No entanto, ainda há um desafio para as comunidades tradicionais: competir com o turismo tradicional, chamado também de “Turismo Predatório”. Daniele Elias Santos, presidente da Associação de Moradores do Quilombo do Campinho (AMOQC), coordenadora da Rede Nhandereko e militante do Fórum de Comunidades Tradicionais (FCT), compartilha sua visão sobre o papel do Turismo de Base Comunitária na valorização e proteção das comunidades caiçaras, quilombolas e indígenas. Ela explica que esse modelo de turismo coloca as próprias comunidades no centro do processo, promovendo autonomia, geração de renda e a preservação de saberes e costumes locais. 

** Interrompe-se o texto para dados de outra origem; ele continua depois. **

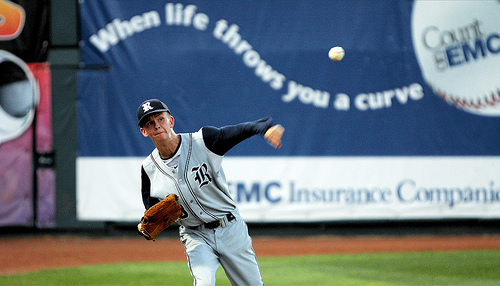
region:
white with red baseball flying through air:
[328, 45, 345, 62]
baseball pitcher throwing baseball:
[136, 100, 284, 284]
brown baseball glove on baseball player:
[138, 191, 183, 244]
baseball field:
[1, 237, 498, 284]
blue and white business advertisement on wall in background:
[77, 0, 497, 234]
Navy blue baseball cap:
[136, 99, 171, 125]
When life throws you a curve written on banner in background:
[88, 3, 427, 111]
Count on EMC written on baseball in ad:
[421, 19, 499, 68]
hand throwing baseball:
[263, 123, 285, 150]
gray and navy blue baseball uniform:
[140, 117, 267, 284]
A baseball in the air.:
[330, 46, 344, 60]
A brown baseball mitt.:
[142, 195, 183, 238]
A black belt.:
[187, 213, 234, 228]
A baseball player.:
[138, 98, 283, 284]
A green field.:
[1, 249, 498, 284]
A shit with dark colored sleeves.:
[141, 117, 275, 224]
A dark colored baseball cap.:
[137, 98, 169, 125]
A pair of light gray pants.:
[181, 210, 263, 284]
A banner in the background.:
[75, 1, 499, 219]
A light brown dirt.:
[0, 233, 497, 272]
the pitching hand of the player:
[264, 123, 289, 156]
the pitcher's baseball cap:
[132, 99, 180, 119]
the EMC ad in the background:
[83, 5, 499, 136]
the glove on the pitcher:
[138, 197, 190, 235]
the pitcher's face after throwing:
[141, 118, 181, 160]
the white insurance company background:
[81, 158, 494, 210]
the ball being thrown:
[313, 36, 349, 69]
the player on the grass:
[134, 100, 279, 280]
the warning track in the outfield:
[1, 236, 497, 284]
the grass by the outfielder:
[16, 261, 466, 284]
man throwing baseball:
[122, 94, 284, 283]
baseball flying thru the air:
[326, 44, 345, 61]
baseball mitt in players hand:
[136, 191, 186, 243]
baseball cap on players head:
[131, 94, 169, 124]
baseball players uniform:
[132, 117, 274, 284]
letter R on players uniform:
[189, 159, 216, 193]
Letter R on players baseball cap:
[140, 99, 153, 114]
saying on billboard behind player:
[82, 0, 425, 119]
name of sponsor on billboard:
[229, 176, 498, 220]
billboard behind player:
[76, 2, 497, 227]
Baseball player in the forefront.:
[132, 94, 274, 281]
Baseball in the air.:
[326, 45, 346, 61]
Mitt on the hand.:
[136, 190, 186, 242]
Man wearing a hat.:
[134, 91, 181, 146]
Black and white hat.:
[130, 97, 174, 124]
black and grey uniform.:
[130, 93, 272, 284]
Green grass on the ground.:
[1, 250, 496, 285]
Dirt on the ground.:
[0, 231, 499, 281]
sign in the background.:
[74, 5, 496, 227]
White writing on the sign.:
[87, 3, 427, 113]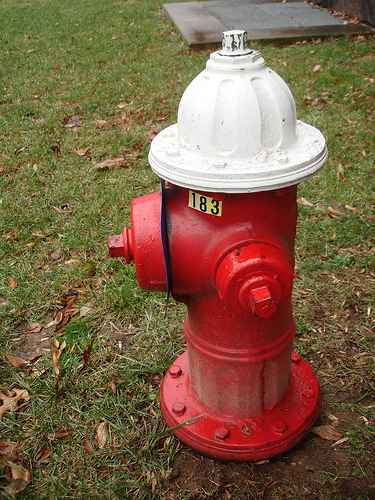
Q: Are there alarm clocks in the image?
A: No, there are no alarm clocks.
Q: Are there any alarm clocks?
A: No, there are no alarm clocks.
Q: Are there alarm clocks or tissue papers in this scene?
A: No, there are no alarm clocks or tissue papers.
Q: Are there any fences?
A: No, there are no fences.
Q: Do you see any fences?
A: No, there are no fences.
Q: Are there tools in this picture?
A: No, there are no tools.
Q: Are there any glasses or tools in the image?
A: No, there are no tools or glasses.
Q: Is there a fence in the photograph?
A: No, there are no fences.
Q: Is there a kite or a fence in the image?
A: No, there are no fences or kites.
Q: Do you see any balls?
A: No, there are no balls.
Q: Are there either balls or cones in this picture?
A: No, there are no balls or cones.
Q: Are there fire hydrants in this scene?
A: Yes, there is a fire hydrant.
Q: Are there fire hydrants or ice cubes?
A: Yes, there is a fire hydrant.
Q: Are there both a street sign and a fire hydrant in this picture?
A: No, there is a fire hydrant but no street signs.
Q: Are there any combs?
A: No, there are no combs.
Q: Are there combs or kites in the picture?
A: No, there are no combs or kites.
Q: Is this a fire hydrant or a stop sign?
A: This is a fire hydrant.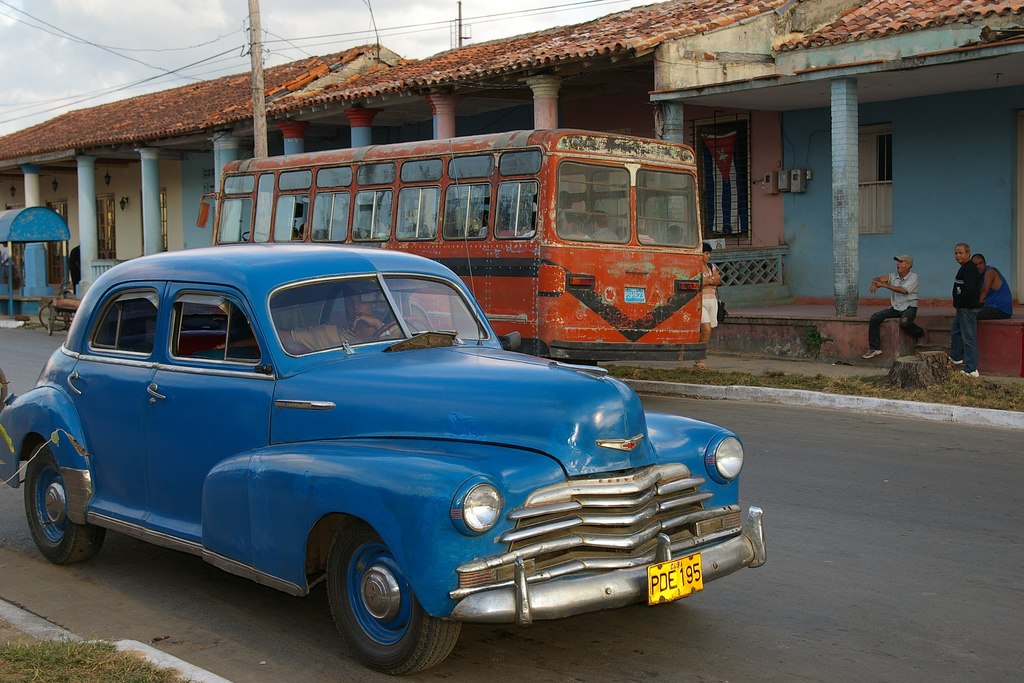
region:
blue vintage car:
[2, 233, 775, 680]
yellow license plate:
[634, 543, 714, 610]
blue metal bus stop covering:
[0, 196, 80, 330]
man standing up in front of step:
[945, 233, 993, 382]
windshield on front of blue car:
[262, 268, 493, 361]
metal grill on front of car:
[436, 458, 746, 596]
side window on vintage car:
[164, 285, 264, 369]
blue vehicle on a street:
[6, 222, 787, 678]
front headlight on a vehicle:
[447, 472, 505, 536]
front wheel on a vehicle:
[307, 497, 466, 672]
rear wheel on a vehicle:
[11, 419, 106, 566]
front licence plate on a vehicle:
[634, 536, 705, 601]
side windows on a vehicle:
[79, 277, 279, 375]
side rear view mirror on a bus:
[186, 186, 226, 232]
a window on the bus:
[590, 159, 628, 232]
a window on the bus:
[629, 145, 684, 259]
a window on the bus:
[465, 145, 488, 247]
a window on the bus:
[403, 130, 438, 223]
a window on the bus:
[333, 171, 391, 244]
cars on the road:
[34, 165, 781, 662]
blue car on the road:
[87, 203, 816, 674]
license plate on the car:
[571, 503, 822, 677]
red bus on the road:
[223, 116, 1015, 379]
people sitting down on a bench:
[818, 158, 1018, 414]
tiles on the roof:
[34, 34, 544, 230]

Em uma conversa com o Observatório de Territórios Sustentáveis e Saudáveis da Bocaina (OTSS), uma parceria entre o FCT e a Fiocruz, Daniele reforça a importância do turismo responsável, sustentável e que respeite a cultura e o território das comunidades tradicionais. Leia a seguir a entrevista na íntegra.


OTSS: Qual é a principal diferença entre o Turismo de Base Comunitária e o Turismo Predatório?


Daniele: A principal diferença entre turismo de base comunitária e turismo predatório é que o turismo de base comunitária é um turismo em que se tem o protagonismo das pessoas que vivem na comunidade, das pessoas que são nascidas e criadas naquele território, trazendo a sua história, a sua cultura, sua resistência, seu modo de vida, como agricultura, pesca artesanal, agroecologia, gastronomia… O seu saber local, que é passado de geração em geração. E a gente mostra para quem está vindo nos visitar toda a nossa história e esse saber, preservando a natureza, cuidando do meio ambiente e dos nossos costumes. 


Já o turismo predatório é um turismo que chega, impacta negativamente o nosso território, o nosso modo de viver, o nosso modo de ser, não respeita a comunidade, traz droga, lixo… Essa é a principal diferença entre o turismo de base comunitária e o turismo predatório. Um é aquele que cuida, que preserva, que faz a manutenção do território, e outro é aquele que vem avassalador, retirando tudo que pode, sem se incomodar com os princípios e com os valores no território.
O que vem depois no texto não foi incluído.